What is required — Return each entry exactly, with none missing.

=====

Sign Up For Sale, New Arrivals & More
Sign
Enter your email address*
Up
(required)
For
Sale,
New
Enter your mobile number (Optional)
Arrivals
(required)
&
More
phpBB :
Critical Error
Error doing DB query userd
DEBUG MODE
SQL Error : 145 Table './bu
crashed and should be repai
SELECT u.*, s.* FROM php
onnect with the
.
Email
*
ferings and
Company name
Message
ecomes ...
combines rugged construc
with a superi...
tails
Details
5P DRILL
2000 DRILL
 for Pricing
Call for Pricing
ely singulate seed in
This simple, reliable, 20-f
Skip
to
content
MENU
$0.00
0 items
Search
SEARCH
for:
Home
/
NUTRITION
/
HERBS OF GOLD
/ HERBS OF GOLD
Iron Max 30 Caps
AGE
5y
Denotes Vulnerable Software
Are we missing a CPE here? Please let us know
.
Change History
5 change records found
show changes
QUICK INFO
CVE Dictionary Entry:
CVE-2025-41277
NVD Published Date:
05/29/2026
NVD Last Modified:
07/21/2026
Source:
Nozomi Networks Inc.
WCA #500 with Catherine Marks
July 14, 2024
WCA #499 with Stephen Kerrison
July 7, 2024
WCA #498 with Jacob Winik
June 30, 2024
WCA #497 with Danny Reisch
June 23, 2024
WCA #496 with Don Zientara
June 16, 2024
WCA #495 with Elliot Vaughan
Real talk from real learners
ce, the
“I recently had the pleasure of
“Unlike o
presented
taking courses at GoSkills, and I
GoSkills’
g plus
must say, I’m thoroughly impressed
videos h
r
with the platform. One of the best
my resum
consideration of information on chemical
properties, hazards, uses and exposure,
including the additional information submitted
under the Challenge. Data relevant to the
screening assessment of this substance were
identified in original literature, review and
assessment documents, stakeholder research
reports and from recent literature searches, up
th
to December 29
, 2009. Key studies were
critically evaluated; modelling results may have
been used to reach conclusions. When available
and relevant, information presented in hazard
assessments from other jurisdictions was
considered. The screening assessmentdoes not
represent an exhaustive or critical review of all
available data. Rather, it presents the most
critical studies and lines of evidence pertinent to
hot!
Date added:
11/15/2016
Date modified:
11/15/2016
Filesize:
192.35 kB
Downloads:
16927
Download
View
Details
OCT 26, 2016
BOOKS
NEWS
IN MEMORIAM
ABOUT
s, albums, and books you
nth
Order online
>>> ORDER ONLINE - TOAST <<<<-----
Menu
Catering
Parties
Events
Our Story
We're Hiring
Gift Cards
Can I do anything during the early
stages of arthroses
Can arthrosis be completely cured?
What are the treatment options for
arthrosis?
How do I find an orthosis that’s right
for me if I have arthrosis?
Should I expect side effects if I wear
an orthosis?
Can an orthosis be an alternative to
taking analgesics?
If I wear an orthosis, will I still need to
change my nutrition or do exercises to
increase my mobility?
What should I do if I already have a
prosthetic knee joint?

=====

Solution —
Sign Up For Sale, New Arrivals & More
Sign
Enter your email address*
Up
(required)
For
Sale,
New
Enter your mobile number (Optional)
Arrivals
(required)
&
More
phpBB :
Critical Error
Error doing DB query userd
DEBUG MODE
SQL Error : 145 Table './bu
crashed and should be repai
SELECT u.*, s.* FROM php
onnect with the
.
Email
*
ferings and
Company name
Message
ecomes ...
combines rugged construc
with a superi...
tails
Details
5P DRILL
2000 DRILL
 for Pricing
Call for Pricing
ely singulate seed in
This simple, reliable, 20-f
Skip
to
content
MENU
$0.00
0 items
Search
SEARCH
for:
Home
/
NUTRITION
/
HERBS OF GOLD
/ HERBS OF GOLD
Iron Max 30 Caps
AGE
5y
Denotes Vulnerable Software
Are we missing a CPE here? Please let us know
.
Change History
5 change records found
show changes
QUICK INFO
CVE Dictionary Entry:
CVE-2025-41277
NVD Published Date:
05/29/2026
NVD Last Modified:
07/21/2026
Source:
Nozomi Networks Inc.
WCA #500 with Catherine Marks
July 14, 2024
WCA #499 with Stephen Kerrison
July 7, 2024
WCA #498 with Jacob Winik
June 30, 2024
WCA #497 with Danny Reisch
June 23, 2024
WCA #496 with Don Zientara
June 16, 2024
WCA #495 with Elliot Vaughan
Real talk from real learners
ce, the
“I recently had the pleasure of
“Unlike o
presented
taking courses at GoSkills, and I
GoSkills’
g plus
must say, I’m thoroughly impressed
videos h
r
with the platform. One of the best
my resum
consideration of information on chemical
properties, hazards, uses and exposure,
including the additional information submitted
under the Challenge. Data relevant to the
screening assessment of this substance were
identified in original literature, review and
assessment documents, stakeholder research
reports and from recent literature searches, up
th
to December 29
, 2009. Key studies were
critically evaluated; modelling results may have
been used to reach conclusions. When available
and relevant, information presented in hazard
assessments from other jurisdictions was
considered. The screening assessmentdoes not
represent an exhaustive or critical review of all
available data. Rather, it presents the most
critical studies and lines of evidence pertinent to
hot!
Date added:
11/15/2016
Date modified:
11/15/2016
Filesize:
192.35 kB
Downloads:
16927
Download
View
Details
OCT 26, 2016
BOOKS
NEWS
IN MEMORIAM
ABOUT
s, albums, and books you
nth
Order online
>>> ORDER ONLINE - TOAST <<<<-----
Menu
Catering
Parties
Events
Our Story
We're Hiring
Gift Cards
Can I do anything during the early
stages of arthroses
Can arthrosis be completely cured?
What are the treatment options for
arthrosis?
How do I find an orthosis that’s right
for me if I have arthrosis?
Should I expect side effects if I wear
an orthosis?
Can an orthosis be an alternative to
taking analgesics?
If I wear an orthosis, will I still need to
change my nutrition or do exercises to
increase my mobility?
What should I do if I already have a
prosthetic knee joint?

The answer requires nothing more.